PAGE TEXT ▸
===
The Secrets We Keep

DRAMA; 1hr 37min

STARRING: Noomi Rapace, Joel Kinnaman, Chris Messina


Hush hush: Rapace and Kinnaman

Tidy-town America at the close of the 1950s is all straitlaced tranquillity in filmmaker Yuval Adler’s charged psychodrama. Fitting right in, Maja (Rapace) is the Romanian wife of a doctor (a buttoned-down Messina as Lewis) and the mother of their young son. She’s neat and pretty in her Waspy frocks and heels, her smoking habit the sole hint of still waters.

 

But trauma suppressed is still a second skin: during World War II, Maja and her sister were prisoners in a German camp and she’s now convinced that a man she spots out-and-about (Kinnaman) is the murderous Nazi guard who tormented and terrorised her 15 years ago. Bent on payback, she waylays and abducts him, enlisting a shocked Lewis — who knew nothing of this chapter in his wife’s past — to hold her quarry captive in their basement. The desperate man claims to be a Swiss native who worked as a clerk in Zurich throughout the war. His wife (Amy Seimetz) and two young children depend on him. If Maja and Lewis let him go, he promises to say nothing.
===
REQUIRED TASKS ▸
**a.** Rewrite everything in the review of The Secrets We Keep from "But trauma suppressed" down to "to say nothing.", switching "Zurich" to "Geneva".
**b.** Carry on the review of The Secrets We Keep, starting after its last sentence.

EXTRACTED INFORMATION ▸
===
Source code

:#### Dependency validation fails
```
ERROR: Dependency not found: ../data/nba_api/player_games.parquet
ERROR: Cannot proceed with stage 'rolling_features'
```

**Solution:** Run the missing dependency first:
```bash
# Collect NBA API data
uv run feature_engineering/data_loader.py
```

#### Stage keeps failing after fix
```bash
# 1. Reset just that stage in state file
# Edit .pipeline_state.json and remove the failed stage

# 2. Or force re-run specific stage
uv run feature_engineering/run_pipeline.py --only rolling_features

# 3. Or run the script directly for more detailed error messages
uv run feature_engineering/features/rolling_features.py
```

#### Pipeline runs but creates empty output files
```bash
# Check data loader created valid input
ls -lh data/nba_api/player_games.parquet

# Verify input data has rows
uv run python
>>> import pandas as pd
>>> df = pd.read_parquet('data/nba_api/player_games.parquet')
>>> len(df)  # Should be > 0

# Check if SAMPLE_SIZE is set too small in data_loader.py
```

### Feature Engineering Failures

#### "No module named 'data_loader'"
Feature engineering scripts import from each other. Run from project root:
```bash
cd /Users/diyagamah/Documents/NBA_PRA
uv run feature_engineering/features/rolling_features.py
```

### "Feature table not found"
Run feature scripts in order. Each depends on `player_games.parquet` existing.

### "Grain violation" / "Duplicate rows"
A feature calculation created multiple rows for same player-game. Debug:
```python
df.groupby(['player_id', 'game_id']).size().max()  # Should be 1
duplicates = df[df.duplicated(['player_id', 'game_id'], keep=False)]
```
===
ANSWERS TO THE PROBLEMS ▸
**a.**
But trauma suppressed is still a second skin: during World War II, Maja and her sister were prisoners in a German camp and she’s now convinced that a man she spots out-and-about (Kinnaman) is the murderous Nazi guard who tormented and terrorised her 15 years ago. Bent on payback, she waylays and abducts him, enlisting a shocked Lewis — who knew nothing of this chapter in his wife’s past — to hold her quarry captive in their basement. The desperate man claims to be a Swiss native who worked as a clerk in Geneva throughout the war. His wife (Amy Seimetz) and two young children depend on him. If Maja and Lewis let him go, he promises to say nothing.

**b.**
Well, but what else is he likely to promise? Your jury of one might be split on his ID, but Maja has no doubt that he is her monster. From the moment Maja hears the man whistling to his dog, the tension, within her and without, is a ceaseless needling sustained by Adler and co-writer Ryan Covington (and sharing some DNA with Roman Polanski’s 1994 film of Ariel Dorfman’s play Death and the Maiden).

 

Maja’s credibility is one urgent concern of the taut, economic screenplay. The other, equally pressing issue is how long she and Lewis can keep whoever the hell this person is incarcerated in their otherwise spotless home before everything falls apart. Or has irreparable damage already been done, to Maja 15 years ago and now to her and Lewis?

 

“I tried to make it go away so you would never have to know,” she tells Lewis about her past. Whether the unspeakable can ever be safely contained, no matter how tidy the town in which it lurks, is another question left hanging.